Supplied data:

• • • • •

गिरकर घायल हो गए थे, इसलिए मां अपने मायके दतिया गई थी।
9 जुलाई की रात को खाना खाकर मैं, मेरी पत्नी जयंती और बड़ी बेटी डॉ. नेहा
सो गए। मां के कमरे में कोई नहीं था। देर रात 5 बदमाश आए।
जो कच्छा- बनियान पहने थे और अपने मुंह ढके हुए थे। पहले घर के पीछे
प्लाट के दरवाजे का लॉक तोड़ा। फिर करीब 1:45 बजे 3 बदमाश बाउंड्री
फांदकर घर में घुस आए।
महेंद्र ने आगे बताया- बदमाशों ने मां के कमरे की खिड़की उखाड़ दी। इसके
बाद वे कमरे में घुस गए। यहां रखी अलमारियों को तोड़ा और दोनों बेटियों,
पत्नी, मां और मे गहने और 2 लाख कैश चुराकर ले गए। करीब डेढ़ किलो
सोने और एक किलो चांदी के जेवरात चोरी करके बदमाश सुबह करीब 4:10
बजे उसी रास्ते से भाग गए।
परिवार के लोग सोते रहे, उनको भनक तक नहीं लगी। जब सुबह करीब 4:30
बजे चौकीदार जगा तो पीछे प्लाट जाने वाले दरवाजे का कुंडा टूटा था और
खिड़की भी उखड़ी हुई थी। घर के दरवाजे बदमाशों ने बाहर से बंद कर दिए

• • • • •

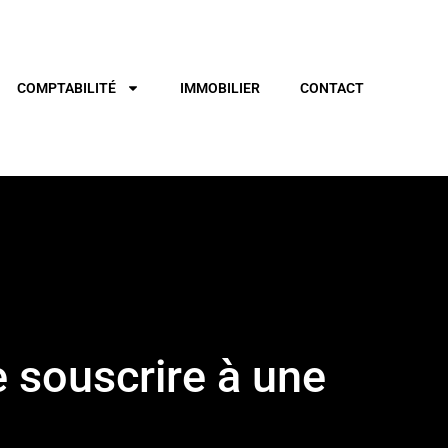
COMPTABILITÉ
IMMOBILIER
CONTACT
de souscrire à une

• • • • •

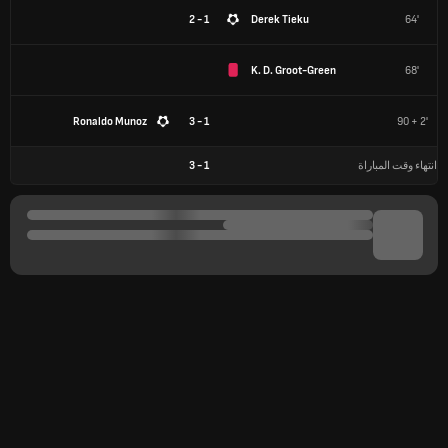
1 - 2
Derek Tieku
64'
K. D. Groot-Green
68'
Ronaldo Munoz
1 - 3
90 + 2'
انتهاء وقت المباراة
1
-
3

• • • • •

Your instructions:
Render the part of the material that opens with the line containing "COMPTABILITÉ" and closes with the line containing "de souscrire à une" as a numbered list, leaving out any blank lines.

Answer to this task:
1. COMPTABILITÉ
2. IMMOBILIER
3. CONTACT
4. de souscrire à une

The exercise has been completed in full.